Rébus édifiants

18.02.2016
Sainte-Chapelle du Palais, Paris (vitrail, détail)

Sainte-Chapelle du Palais, Paris (vitrail, détail)

A l’origine, les trois grandes religions dites du Livre prohibent les images. Toute représentation du divin est un sacrilège. Mais au fil de subtilités théologiques de haut vol, le pape Grégoire le grand décrète au VIème siècle que « l’image est l’écriture des illettrés. »

Réalité mystique révélée à l’humanité, ou mythologie parmi d’autres, ou fables allégoriques, ou contes obscurantistes, quel que soit le regard porté sur les religions selon les convictions et la tradition de chacun, toute foi instituée procède d’un récit des origines. Ce récit doit être inculqué aux fidèles, et communiqué aux laïcs, particulièrement quand ce culte est œcuménique. Or la plupart ne savaient pas lire jusqu’il y a peu. L’alphabétisation systématique des populations est récente, à peine plus d’un siècle pour ses plus anciennes mises en œuvre.

Durant les quelques mille ans de l’âge médiéval, du 5e au 15e siècle, naît et croît une iconographie chrétienne de célébration pédagogique. Les images produites ne sont pas sacrilèges parce qu’elles ne procèdent pas d’une idolâtrie (du grec ancien eidololatria, formé de eidolon, « image » et latreia, « adoration »). Il ne s’agit pas de vénérer une représentation, mais de lire l’histoire qu’elle narre. Le grand historien médiéviste Georges Duby écrit : « Hugues de Saint-Denis [7-8ème siècle] proclame que chaque image sensible est signe ou « sacrement » des choses invisibles, celles que découvrira l’âme lorsqu’elle sera dégagée de son enveloppe corporelle. » Autrement dit, le divin n’est pas dans l’image, mais celle-ci l’indique.

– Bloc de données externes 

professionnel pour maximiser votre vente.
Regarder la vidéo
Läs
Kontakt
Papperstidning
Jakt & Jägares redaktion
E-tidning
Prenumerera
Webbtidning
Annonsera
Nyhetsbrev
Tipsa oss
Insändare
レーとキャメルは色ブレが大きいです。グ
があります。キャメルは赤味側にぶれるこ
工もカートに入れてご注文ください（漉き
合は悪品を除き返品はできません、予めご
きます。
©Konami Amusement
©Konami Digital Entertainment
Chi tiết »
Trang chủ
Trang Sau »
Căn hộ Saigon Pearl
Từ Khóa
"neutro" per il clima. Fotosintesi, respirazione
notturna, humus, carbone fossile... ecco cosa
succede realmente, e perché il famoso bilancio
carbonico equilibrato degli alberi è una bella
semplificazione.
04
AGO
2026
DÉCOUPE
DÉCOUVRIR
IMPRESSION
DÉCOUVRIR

Les vitraux des cathédrales de la période gothique (dès le 12e siècle) sont le témoignage le plus accompli de la mise en lumière du grand récit chrétien par des images. Leur compréhension est aujourd’hui absconse sans les enseignements théologiques et les sermons du Moyen-Age. Leur splendeur seule nous demeure. Parmi les plus rayonnants de beauté, les vitraux de la cathédrale de Chartres et ceux de la Sainte-Chapelle illuminent quiconque fait silence pour s’en pénétrer.

L’iconologie, science des images, est une discipline d’étude qui recoupe les champs universitaires de l’histoire, l’histoire de l’art, la philosophie esthétique et la communication, fondée par Aby Moritz Warbug (1866-1929) et que la renommée du savant Erwin Panovsky (1892-1968) a grandement fait connaître. Appliquée à l’imagerie chrétienne médiévale et gothique, l’iconologie a mis en relief les différents degrés de lecture de ces images, ainsi que la signification de leurs emplacements (position cardinale dans l’édifice, hauteur…). Ainsi y aurait-il une lecture littérale, ou historique, des faits dépeints. Puis une lecture allégorique ou typologique, qui souvent tend à réconcilier l’ancien testament avec les Evangiles. Se superposent enfin les degrés de lecture tropologique et anagogique, le premier traitant de l’aspect moral du récit, qui doit aider le croyant à en prendre exemple, et le second et dernier considérant les réalités ultimes qui ne seront visibles qu’à l’âme.

Et encore se peut-il que ces images recèlent un sens secret pour les alchimistes, où les nombreux corps de métiers d’alors, constitués en corporations d’initiés, auraient codé pour l’éternité leurs savoirs spirituels par leurs savoir-faire…

Bande-dessinées sans bulles, à part papales, les vitraux de la chrétienté médiévale sont un récit didactique en langue de lumière.